Unfortunately for Cadiz, the farms have been money losers. The company is in debt and has never shown a profit.

Then: eureka. Possible salvation came when the Metropolitan Water District called for proposals -- from anybody -- to increase its water supply. Brackpool and Cadiz realized they had something more valuable to sell than pitless plums: water and water storage.

Driving out to Cadiz farm is a geologist's holiday: There's a 6,000-year-old volcano cinder cone, jagged granite mountains and a pair of ancient dry lakes, alive with swirling mini-tornadoes called dust devils.

The biggest concern is the dispute between Cadiz, on one side, and the U.S. Geological Survey and environmental groups on the other over how much of the existing groundwater could be siphoned from the aquifer without drying up nearby springs or the dry lakes.

"The intent of Brackpool and company is to suck the aquifer dry and sell it," said Elden Hughes, chairman of the desert committee of the Sierra Club. A grand old man of Mojave conservation, Hughes has the ear of Feinstein, whose hallmark environmental achievement in the Senate was the creation of the Mojave National Preserve, which lies 20 miles north of the Cadiz project but drains into the Cadiz aquifer's watershed.

The operators of Cadiz estimate the recharge rate for their aquifer at 10 times what the USGS says it will be. Cadiz estimates it can sell the water district 1.5 million acre-feet over the next 50 years. That, and its ability to store Colorado River water, could equal total revenue of almost $1 billion. (An acre-foot of water, which is the standard measurement for buying and selling water, equals 325,851 gallons, or enough to supply the needs of three average households for a year.)

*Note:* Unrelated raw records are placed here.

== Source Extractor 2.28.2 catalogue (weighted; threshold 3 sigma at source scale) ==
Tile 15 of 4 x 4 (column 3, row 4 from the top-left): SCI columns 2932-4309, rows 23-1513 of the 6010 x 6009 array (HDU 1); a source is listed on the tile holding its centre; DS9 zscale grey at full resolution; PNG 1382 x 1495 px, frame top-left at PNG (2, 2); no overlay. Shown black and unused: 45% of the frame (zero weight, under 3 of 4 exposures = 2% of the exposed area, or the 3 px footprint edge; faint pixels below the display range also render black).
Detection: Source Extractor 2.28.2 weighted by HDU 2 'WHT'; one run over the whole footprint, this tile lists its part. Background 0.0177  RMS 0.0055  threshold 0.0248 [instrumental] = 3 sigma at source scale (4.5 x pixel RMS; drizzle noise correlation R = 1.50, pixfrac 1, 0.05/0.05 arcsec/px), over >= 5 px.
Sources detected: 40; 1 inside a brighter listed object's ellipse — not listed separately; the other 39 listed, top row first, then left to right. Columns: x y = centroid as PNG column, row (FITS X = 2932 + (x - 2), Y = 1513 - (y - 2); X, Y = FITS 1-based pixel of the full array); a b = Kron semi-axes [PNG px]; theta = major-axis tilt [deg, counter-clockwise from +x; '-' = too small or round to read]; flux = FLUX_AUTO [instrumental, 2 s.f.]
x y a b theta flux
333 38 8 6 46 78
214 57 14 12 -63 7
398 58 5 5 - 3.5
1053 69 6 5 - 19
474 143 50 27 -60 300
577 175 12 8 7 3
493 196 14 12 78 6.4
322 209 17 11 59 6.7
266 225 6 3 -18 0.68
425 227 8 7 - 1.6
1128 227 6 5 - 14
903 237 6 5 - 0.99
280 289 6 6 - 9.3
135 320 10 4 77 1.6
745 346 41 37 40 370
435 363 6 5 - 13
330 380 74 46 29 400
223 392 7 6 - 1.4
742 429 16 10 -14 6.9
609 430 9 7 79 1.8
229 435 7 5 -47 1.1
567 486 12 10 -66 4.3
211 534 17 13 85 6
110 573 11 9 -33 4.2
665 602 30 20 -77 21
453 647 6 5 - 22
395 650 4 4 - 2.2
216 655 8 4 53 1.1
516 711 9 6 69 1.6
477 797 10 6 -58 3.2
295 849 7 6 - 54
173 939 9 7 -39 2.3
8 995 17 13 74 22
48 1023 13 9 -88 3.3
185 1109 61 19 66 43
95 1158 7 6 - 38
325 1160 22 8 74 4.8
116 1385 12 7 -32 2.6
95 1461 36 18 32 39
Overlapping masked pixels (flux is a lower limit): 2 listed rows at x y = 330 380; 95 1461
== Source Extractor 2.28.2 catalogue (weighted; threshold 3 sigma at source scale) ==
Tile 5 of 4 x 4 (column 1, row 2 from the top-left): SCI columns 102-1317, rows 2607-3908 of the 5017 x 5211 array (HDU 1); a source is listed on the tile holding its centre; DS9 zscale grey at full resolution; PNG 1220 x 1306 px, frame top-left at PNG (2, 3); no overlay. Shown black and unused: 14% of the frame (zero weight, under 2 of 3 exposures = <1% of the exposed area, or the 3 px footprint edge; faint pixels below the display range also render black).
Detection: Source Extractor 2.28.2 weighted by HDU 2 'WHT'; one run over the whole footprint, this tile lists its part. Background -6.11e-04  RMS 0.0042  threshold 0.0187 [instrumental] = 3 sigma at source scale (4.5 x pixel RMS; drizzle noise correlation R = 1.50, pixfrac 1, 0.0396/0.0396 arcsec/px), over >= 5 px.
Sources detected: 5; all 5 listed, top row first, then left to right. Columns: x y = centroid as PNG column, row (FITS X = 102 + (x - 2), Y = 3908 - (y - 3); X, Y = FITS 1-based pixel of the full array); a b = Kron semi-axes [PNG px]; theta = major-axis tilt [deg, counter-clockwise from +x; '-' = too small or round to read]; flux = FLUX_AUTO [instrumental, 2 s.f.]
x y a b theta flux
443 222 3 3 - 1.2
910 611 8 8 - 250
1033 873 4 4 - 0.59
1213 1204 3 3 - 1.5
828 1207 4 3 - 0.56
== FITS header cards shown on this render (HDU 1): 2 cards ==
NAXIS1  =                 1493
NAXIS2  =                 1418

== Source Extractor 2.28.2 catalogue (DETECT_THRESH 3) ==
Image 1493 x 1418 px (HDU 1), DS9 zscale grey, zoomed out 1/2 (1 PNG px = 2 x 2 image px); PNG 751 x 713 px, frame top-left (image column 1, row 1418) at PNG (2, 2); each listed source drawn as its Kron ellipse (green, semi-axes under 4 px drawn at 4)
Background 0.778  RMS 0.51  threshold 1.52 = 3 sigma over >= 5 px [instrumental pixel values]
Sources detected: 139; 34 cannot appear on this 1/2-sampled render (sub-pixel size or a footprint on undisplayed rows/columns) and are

Feinstein has included an amendment to an appropriations bill that would stop the federal government from spending any money on the project, thereby killing it (because the federal government is responsible for monitoring possible environmental damages).

But Brackpool and officials with the Metropolitan Water District say they will install state-of-the-art monitoring systems and will stop selling groundwater if the aquifer is threatened.

The project will come to a vote before the water district board in the coming months. Gastelum, president of the water district, offers this as a cautionary tale to private water enterprises. These deals can take years and millions of dollars in investments, and the entrepreneurs will either strike it rich, or end up with a dry hole.